Y el cómic se hizo adulto mirando al mar
Durante los primeros años sesenta, intelectuales como Francis Lacassin, Alain Resnais, Alejandro Jodorowsky o Umberto Eco reclamaron desde la revista Giff Wiff, la expresión escrita del Centro de estudios de las literaturas de expresión gráficala necesidad de una mayor atención al cómic, como arte nacido desde la cultura de masas. Las páginas de la revista apostaban por la reivindicación del cómic americano publicado en la prensa de los años treinta y cuarenta, pero también por la oportunidad de aproximarse a nuevos lectores adultos, animando a los autores a usar el cómic como un medio de expresión que podía y debía escapar de su simple consideración infantil.
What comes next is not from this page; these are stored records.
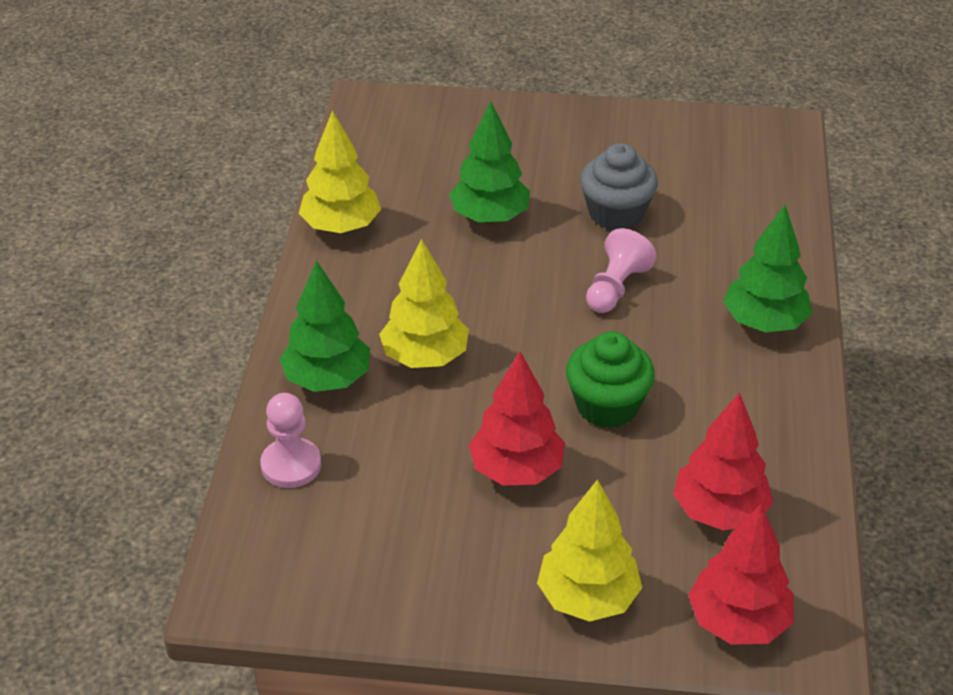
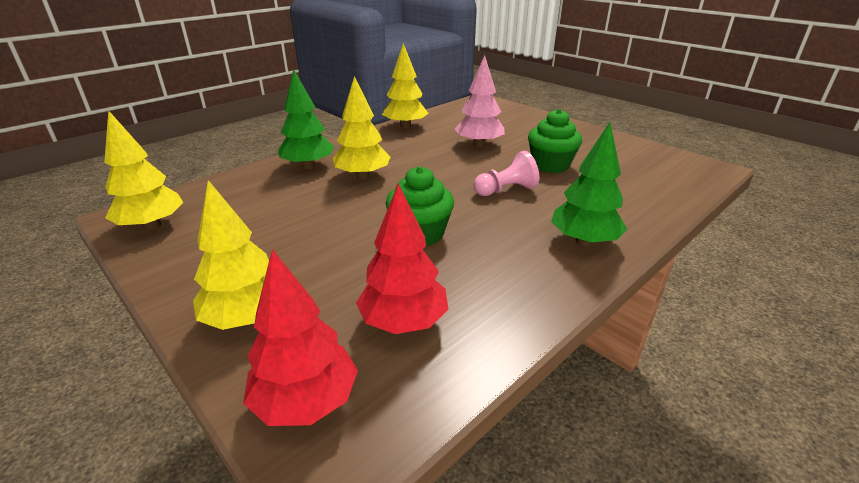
camera: 40 degrees right, 10 degrees down
pink pawn [260,393,321,488] -> none
green tree [449,102,530,223] -> pink tree [455,55,505,147]
red tree [469,351,565,485] -> none
grey cupcake [580,143,658,231] -> green cupcake [528,109,582,173]
none -> yellow tree [104,110,183,230]

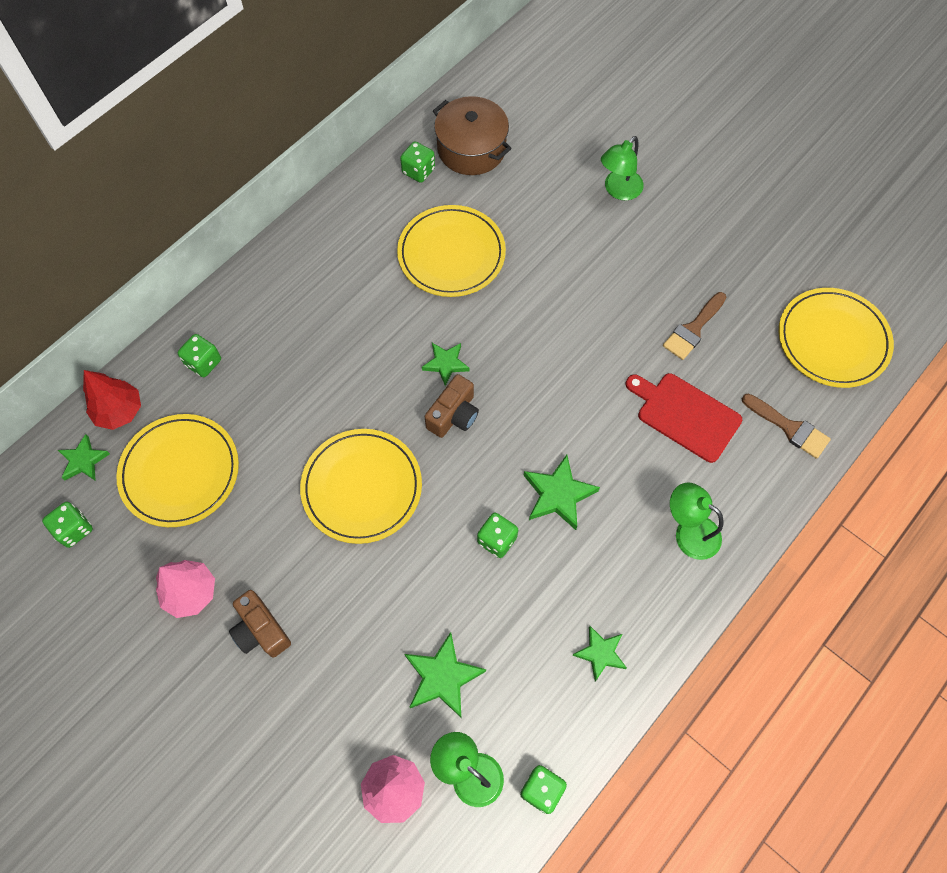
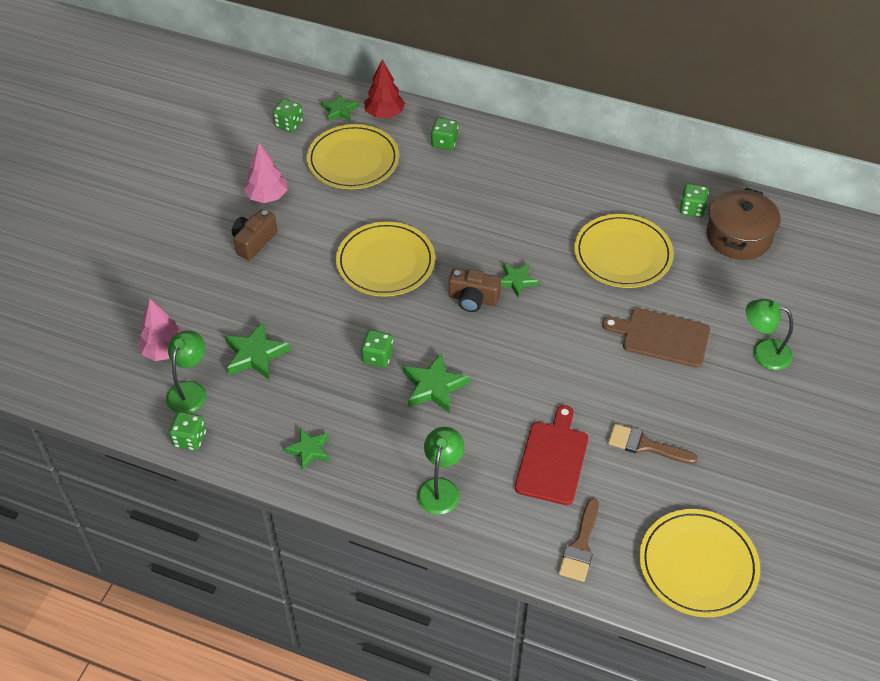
camera: 70 degrees right, 15 degrees down
none -> brown cutting board [602,308,710,368]

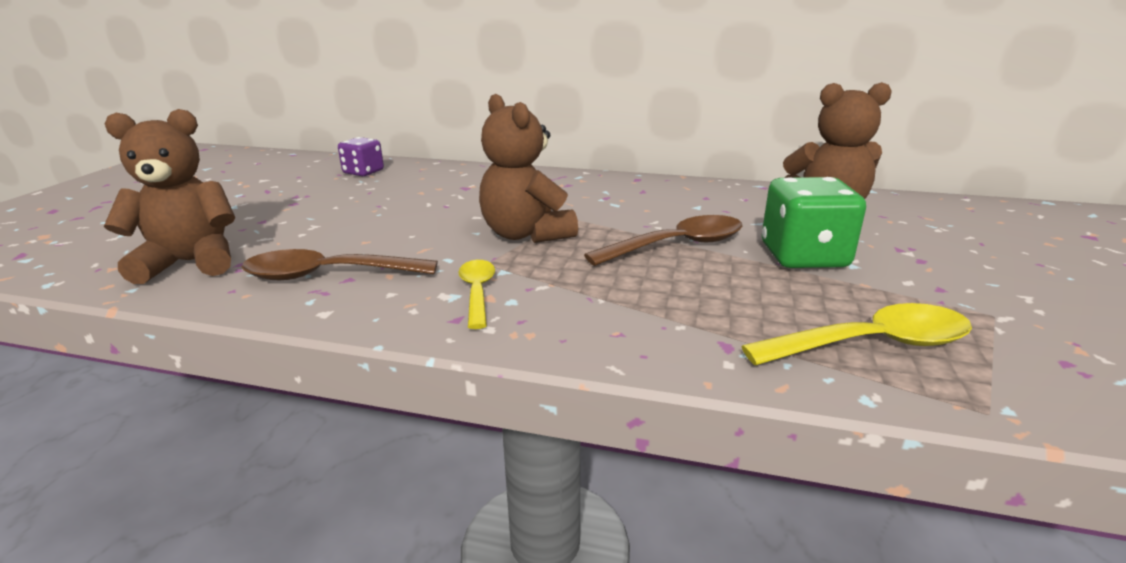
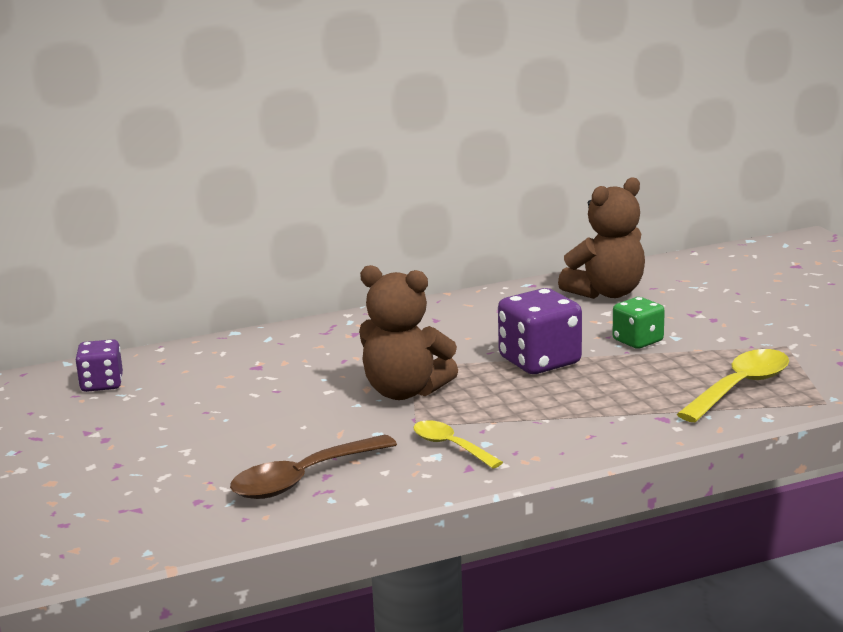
camera: 35 degrees left, 5 degrees down
brown teddy bear [104,109,235,284] -> none
brown spoon [584,215,742,266] -> purple dice [498,288,582,374]
green dice [762,177,866,268] -> green dice [613,297,665,349], size x0.62

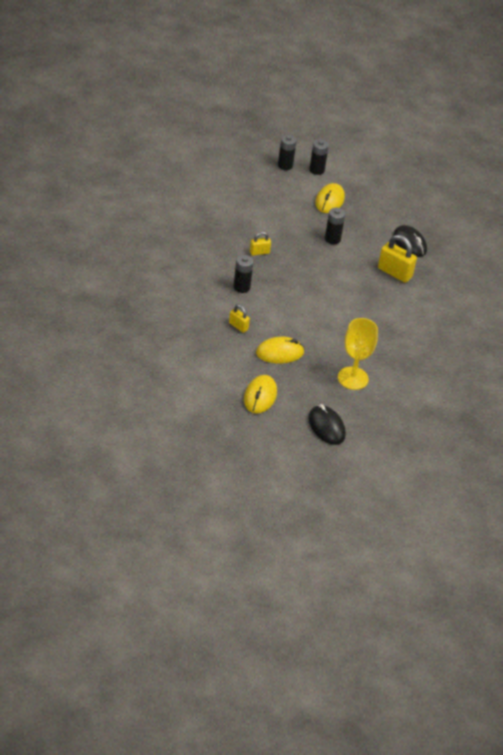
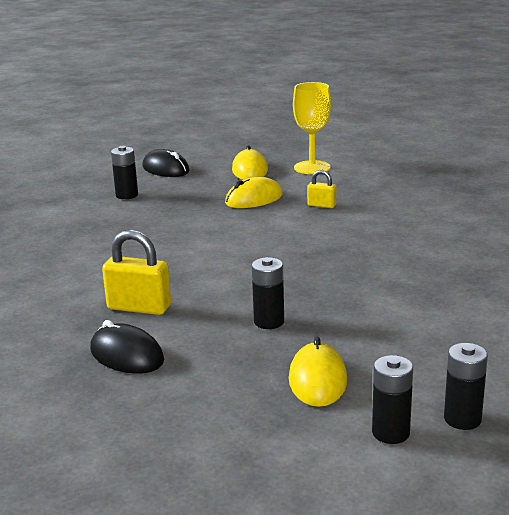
camera: 165 degrees right, 20 degrees down
black battery [233,255,254,293] -> black battery moved to [111,146,138,199]
yellow padlock [250,232,271,256] -> none
yellow goblet [338,318,378,390] -> yellow goblet moved to [293,82,331,174]

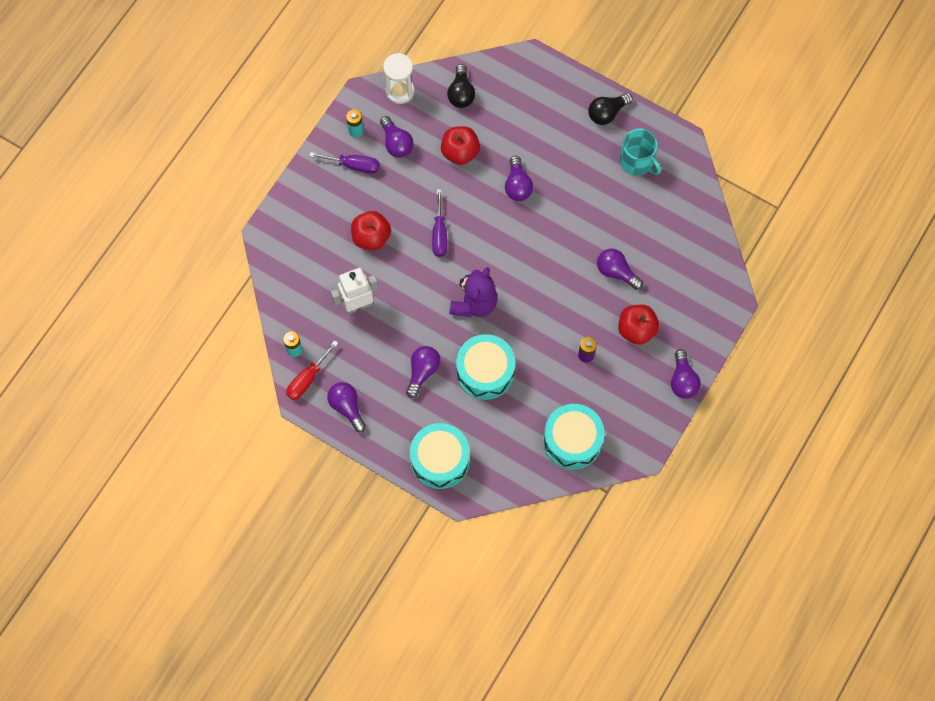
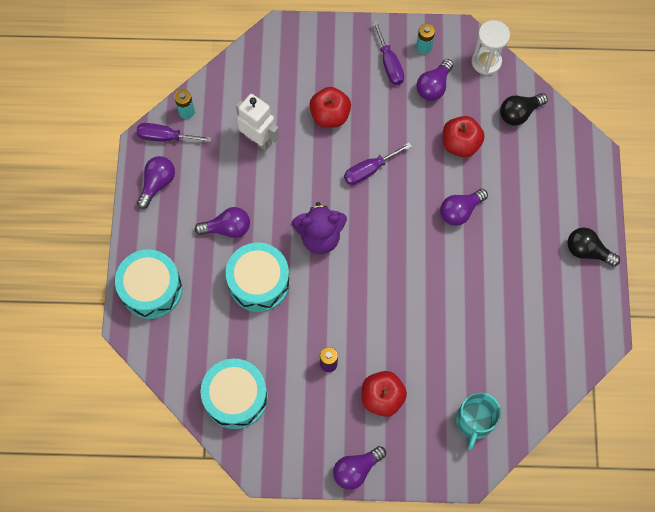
camera: 60 degrees right, 0 degrees up
red screwdriver [286,340,338,400] -> purple screwdriver [137,123,212,142]
purple light bulb [597,248,643,290] -> none
turquoise mug [620,129,661,176] -> turquoise mug moved to [456,392,501,451]

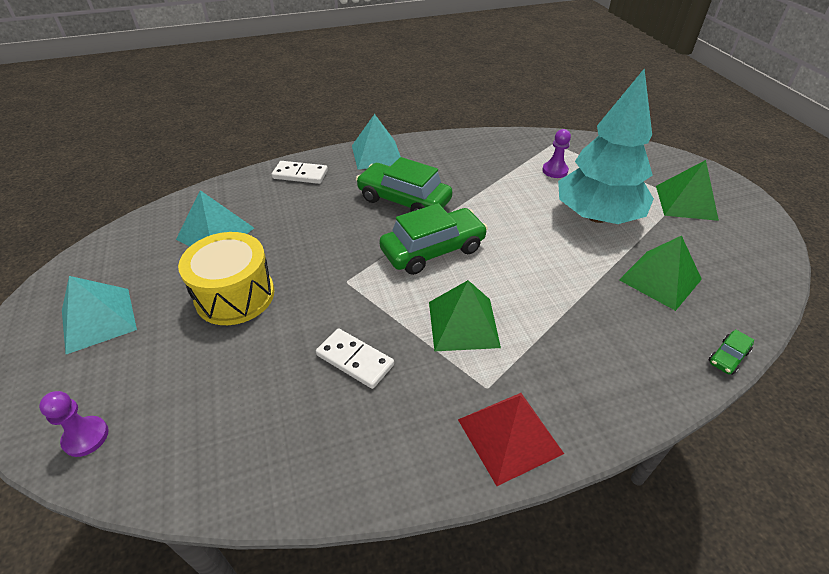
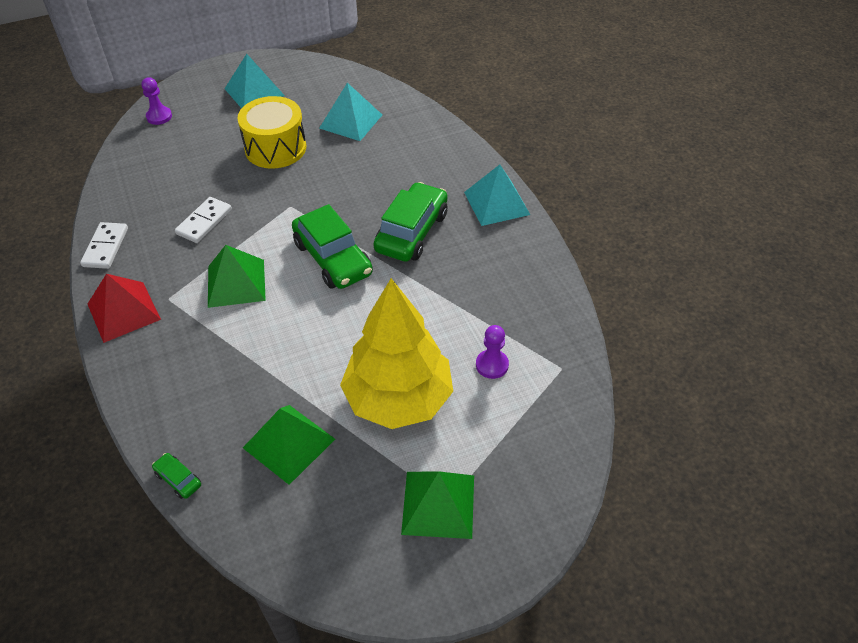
camera: 85 degrees right, 5 degrees up
white domino [272,161,328,184] -> white domino moved to [80,222,128,269]
turquoise tree [558,68,654,224] -> yellow tree [340,278,453,429]

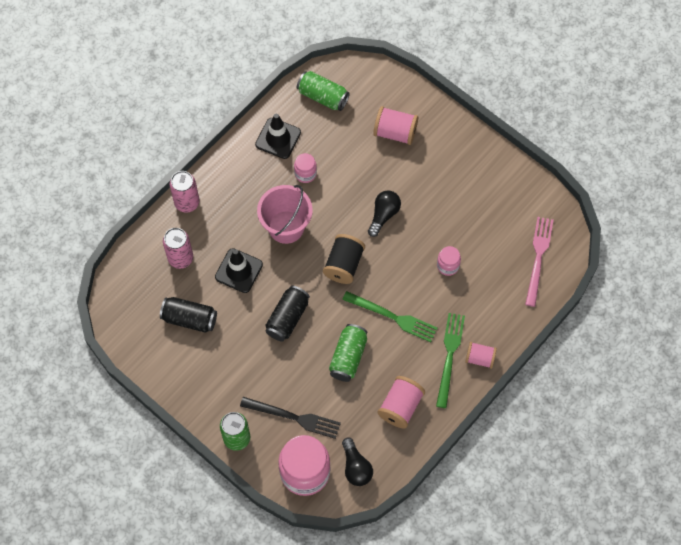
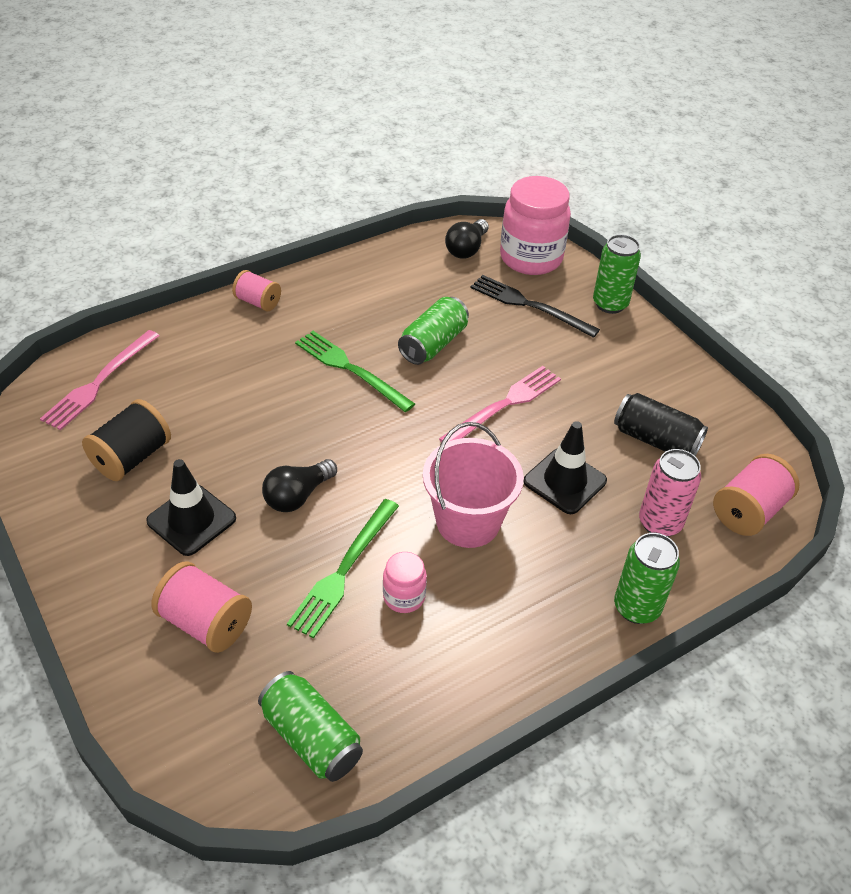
camera: 165 degrees left, 20 degrees down
pink can [170,171,200,213] -> green can [614,533,680,624]
black traffic cone [255,114,301,159] -> black traffic cone moved to [146,459,236,556]
black can [265,286,310,342] -> pink fork [439,366,561,443]
black spool [323,234,365,284] -> black spool moved to [82,399,171,481]
black light bulb [342,437,373,486] -> black light bulb turned 150 degrees counterclockwise [445,219,489,258]
pink spool [377,376,425,428] -> pink spool moved to [713,454,800,536]
green fork [436,313,465,408] -> green fork moved to [287,499,399,639]
pink jar [437,246,461,276] -> none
La llamada fue atendida por autores como los franceses Jean Claude Forest, Guy Pellaert o el italiano Guido Crepax, pero quizás el que mejor supo canalizar todo el argumentario de este grupo fue Hugo Pratt. Nacido cerca de Rimini pero veneciano de adopción, se trasladó con apenas veinte años a Argentina para trabajar en el pujante cómic de aventuras que se realizaba en aquél país, aprendiendo de maestros del dibujo como Solano López o Alberto Breccia y, sobre todo, con guionistas como H.G. Oesterheld o Robin Wood, que estaban entendiendo ese género desde una perspectiva humanista y adulta alejada del canon tradicional de la historieta.
Pratt volvió a Italia con todo ese bagaje para colaborar en Sargento Kirk, una revista que tomaba como cabecera el título de su famosa creación con Oesterheld. Era el mejor lugar para probar a contar sus propias historias a través de un personaje con el que pudiera plasmar su pasión por autores como London, Stevenson o Conrad, su admiración por las tiras de prensa de Milton Caniff o Roy Crane y el humanismo de Oesterheld. Corto Maltés, el marinero sin barco, comenzó su largo periplo por los mares de papel en 1967 con La balada del mar Salado, rompiendo esquemas tanto por su inusitada extensión como por su decidida apuesta por el lector adulto.
Casi instantáneamente, Corto conectó con crítica y público, convirtiéndose en un cómic de culto en el que Pratt iría vertiendo sus pasiones literarias, su vehemente vitalismo viajero y, también, una afición por el esoterismo y el simbolismo que fue poco a poco monopolizando la serie. El personaje que creó era, más que un protagonista activo, un testigo de las historias, un observador tan descreído como romántico que demostraba que aquella reivindicación de un cómic de autor adulto que firmaban los intelectuales franceses e italianos tenía ya nombre y apellido: Corto Maltés.
En su última aventura publicada, Mu, Corto buscaba el continente perdido donde nació la humanidad y, en su página final, el marinero miraba el océano infinito, planteándose proféticamente que, quizás, era el momento de volver a empezar desde cero. Veinte años después, los españoles Rubén Pellejero y Juan Díaz Canales han tomado el guante de esa propuesta con el reto más atrevido que ha conocido el cómic europeo: contar las historias de un personaje convertido en mito de la cultura del siglo XX.